Дня через три, обратив внимание на то, что я помогаю Затееву объясняться с шефом, высокий, сухощавый человек приветливо подзывает меня к себе.

– Залезайте к нам, – говорит он, подвигаясь на нарах…

Он чисто побрит, виднеется белая полоска подворотничка.

Я взбираюсь на нары.

– Товарищ старший батальонный комиссар, – обращается к сухощавому один из его соседей, – я пойду покурю у выхода.

– Идите.

«Значит, он старший батальонный комиссар», – думаю я. Мне очень нравится, что его называют по званию: видимо, тоже настоящие люди.

– Давно в плену? – так же приветливо спрашивает меня старший батальонный комиссар.

– Семь с половиной месяцев.

– Ну и как, конца войны будете дожидаться в лагере?

Вопрос меня настораживает.

– Хотелось бы не в лагере.

– Надо вырываться отсюда, – тихо говорит он. – Что вы об этом мыслите?

Я невольно оглядываюсь.

– А почему вы так прямо спрашиваете меня об этом? Разве вы знаете меня?

Он улыбается.

– А вас очень нетрудно понять. Вы хороший советский парень. Что еще надо?

Я чувствую себя обезоруженным.

– Постарайтесь узнать у шефа, сколько времени будут держать нас в этой клетке.

– Есть, – отвечаю я.

Он подает мне руку. Она большая и крепкая, и, по-моему, надежная рука.

Еще через несколько дней перед самым отбоем в зондерблок приходят три немецких солдата. Они хотят побеседовать с одним из политруков.

Старший батальонный комиссар вновь подзывает меня к себе.

Немцы сообщают, что их должны отправить на фронт. Воевать особой охоты у них нет, и вот они решили посоветоваться, как быть.

– Сдавайтесь в плен, говорит старший батальонный комиссар, и я перевожу его слова на немецкий язык.

– А как русские обращаются с пленными? – интересуется один из солдат.

– Не так, как вы… Немецкие пленные, например, получают у нас такой же паек, как наши военнослужащие, – объясняет старший батальонный комиссар.

Солдаты задают еще несколько вопросов, потом благодарят и уходят.

Проходит неделя, прежде чем мне представляется удобный случай поговорить с Мюллером. Мы относим пустые бачки на кухню, и на обратном пути я специально поотстаю от товарищей.

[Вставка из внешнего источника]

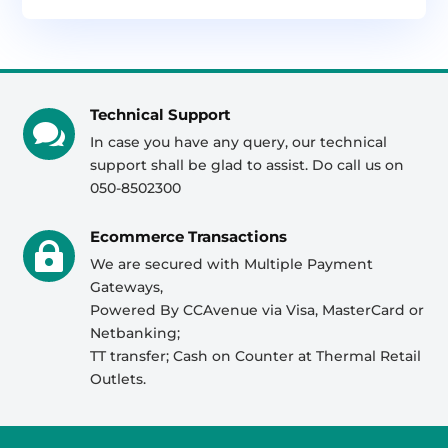
Technical Support

In case you have any query, our technical
support shall be glad to assist. Do call us on
050-8502300
Ecommerce Transactions

We are secured with Multiple Payment
Gateways,
Powered By CCAvenue via Visa, MasterCard or
Netbanking;
TT transfer; Cash on Counter at Thermal Retail
Outlets.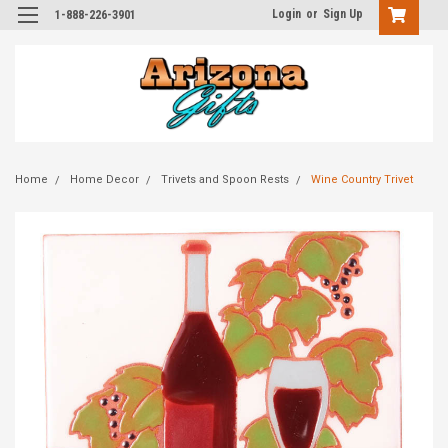
Login
or
Sign Up
1-888-226-3901
Home
Home Decor
Trivets and Spoon Rests
Wine Country Trivet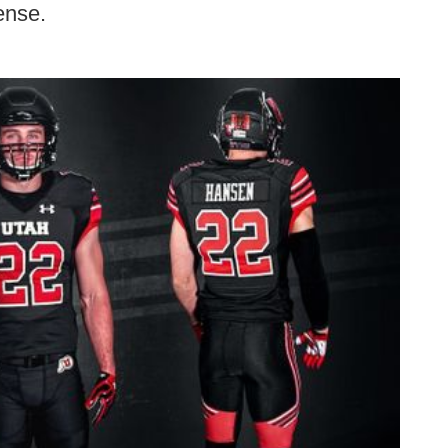
ense.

– Господин шеф, скоро кончится война? – по-немецки спрашиваю я.

– Война – дерьмо, – заявляет Мюллер. Он, как всегда, навеселе. – Война – свинство. У меня сын пропал без вести на войне.

– На востоке?

– На востоке.

– Может быть, он в плену?

– Плен – дерьмо, – убежденно говорит Мюллер. – Раньше пленных обменивали, не то что теперь.

– Обменяют на нас.

– Только не на вас. Вам, парни, будет капут. Только молчи.

– Когда?

– Когда наберут комплект.

Возвратившись в зондерблок, украдкой передаю свой разговор с шефом старшему батальонному комиссару. Он молча кивает, а затем долго совещается со своими товарищами.

В первых числах апреля, около полуночи, до нас доносится беспорядочная стрельба. Утром дежурный полицай, скаля зубы, говорит, что поляци-партизаны угнали со станции грузовик с боеприпасами.